In the listing that follows, find the line with "に停車させてから操作する習慣をつけましょう。", then copy exactly from it through the line with "Біле нефільтроване, з цитрусовим присмаком.", leaving out every picture.

(Exercise input)

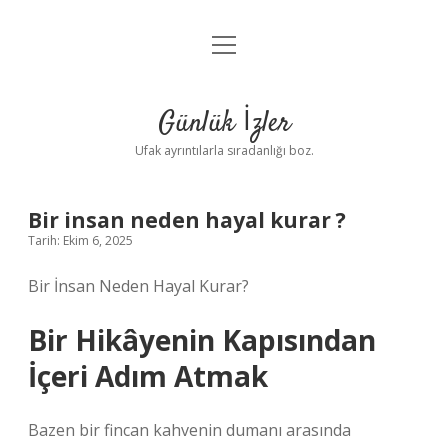
menüyü
Anasayfa
aç
Gizlilik Politikası
Günlük İzler
Yasal Uyarı
Ufak ayrıntılarla sıradanlığı boz.
Hakkımızda
Bir insan neden hayal kurar ?
Tarih: Ekim 6, 2025
Bir İnsan Neden Hayal Kurar?
Bir Hikâyenin Kapısından
İçeri Adım Atmak
Bazen bir fincan kahvenin dumanı arasında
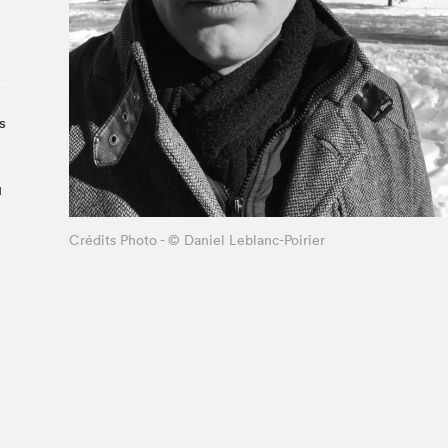
À propos du Salon
Liste des exposant·e·s
Liste des auteur·rice·s
s
u
Crédits Photo - © Daniel Leblanc-Poirier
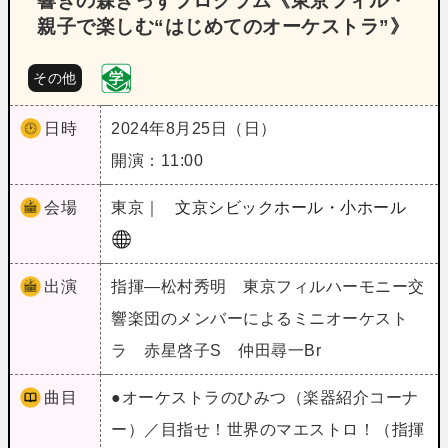
響きの森きっずプログラム《東京フィル・
親子で楽しむ“はじめてのオーケストラ”》
その他
日時
2024年8月25日（日）
開演：11:00
会場
東京｜
文京シビックホール・小ホール
出演
指揮―松村秀明 東京フィルハーモニー交
響楽団のメンバーによるミニオーケスト
ラ 赤星啓子S 仲田尋一Br
曲目
●オーケストラのひみつ（楽器紹介コーナ
ー）／目指せ！世界のマエストロ！（指揮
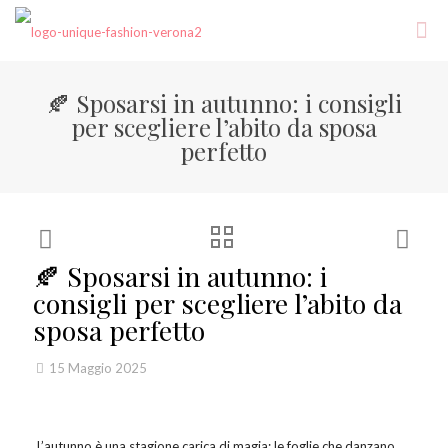
🍂 Sposarsi in autunno: i consigli
per scegliere l’abito da sposa
perfetto
🍂 Sposarsi in autunno: i
consigli per scegliere l’abito da
sposa perfetto
15 Maggio 2025
L’autunno è una stagione carica di magia: le foglie che danzano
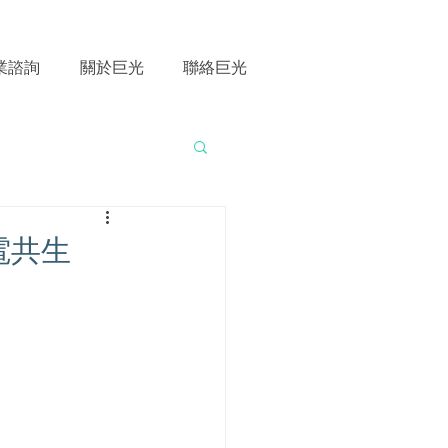
業諮詢
關於巨光
聯絡巨光
電共生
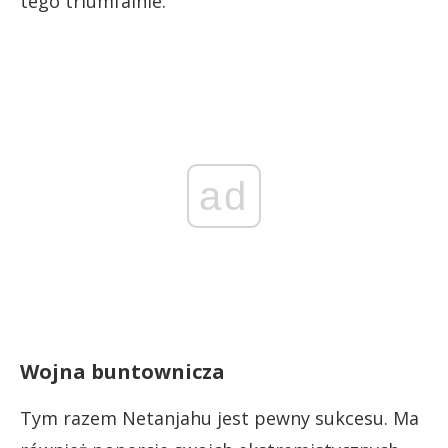
tego triumfalnie.
ad
Wojna buntownicza
Tym razem Netanjahu jest pewny sukcesu. Ma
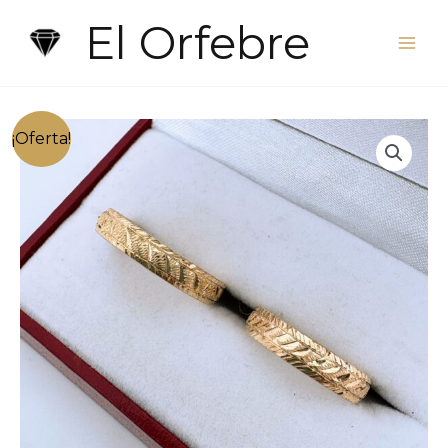
Ir
El Orfebre
al
contenido
¡Oferta!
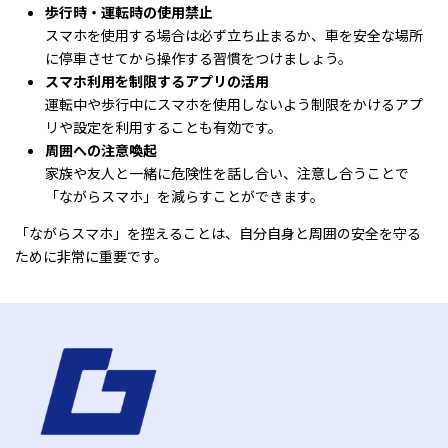
歩行時・運転時の使用禁止
スマホを使用する場合は必ず立ち止まるか、車を安全な場所
に停車させてから操作する習慣をつけましょう。
スマホ利用を制限するアプリの活用
運転中や歩行中にスマホを使用しないよう制限をかけるアプ
リや設定を利用することも有効です。
周囲への注意喚起
家族や友人と一緒に危険性を話し合い、注意し合うことで
「ながらスマホ」を減らすことができます。
「ながらスマホ」を控えることは、自分自身と周囲の安全を守る
ために非常に重要です。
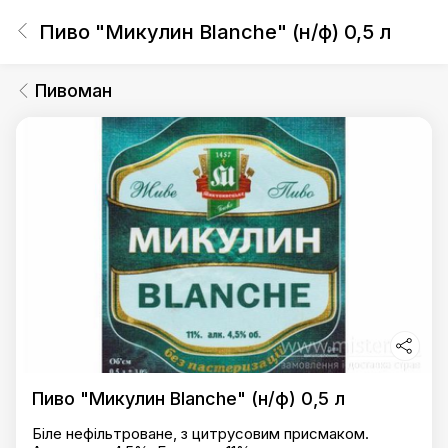
Пиво "Микулин Blanche" (н/ф) 0,5 л
Пивоман
Пиво "Микулин Blanche" (н/ф) 0,5 л
Біле нефільтроване, з цитрусовим присмаком.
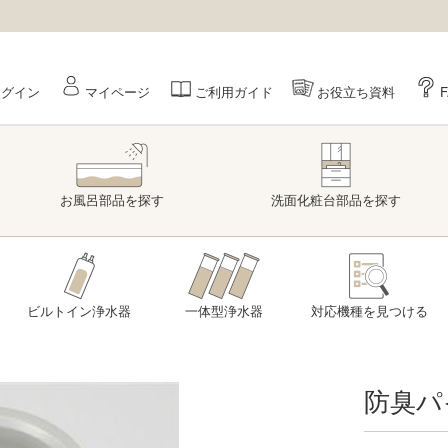
ログイン
マイページ
ご利用ガイド
お役立ち資料
お風呂部品
を探す
洗面
化粧台部品
を探す
ビルトイン浄水器
一体型浄水器
対応機種を
見つける
防臭パ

(End Exercise input)

Output for this task —
に停車させてから操作する習慣をつけましょう。
スマホ利用を制限するアプリの活用
運転中や歩行中にスマホを使用しないよう制限をかけるアプ
リや設定を利用することも有効です。
周囲への注意喚起
家族や友人と一緒に危険性を話し合い、注意し合うことで
「ながらスマホ」を減らすことができます。
「ながらスマホ」を控えることは、自分自身と周囲の安全を守る
ために非常に重要です。
Пиво "Микулин Blanche" (н/ф) 0,5 л
Пивоман
Пиво "Микулин Blanche" (н/ф) 0,5 л
Біле нефільтроване, з цитрусовим присмаком.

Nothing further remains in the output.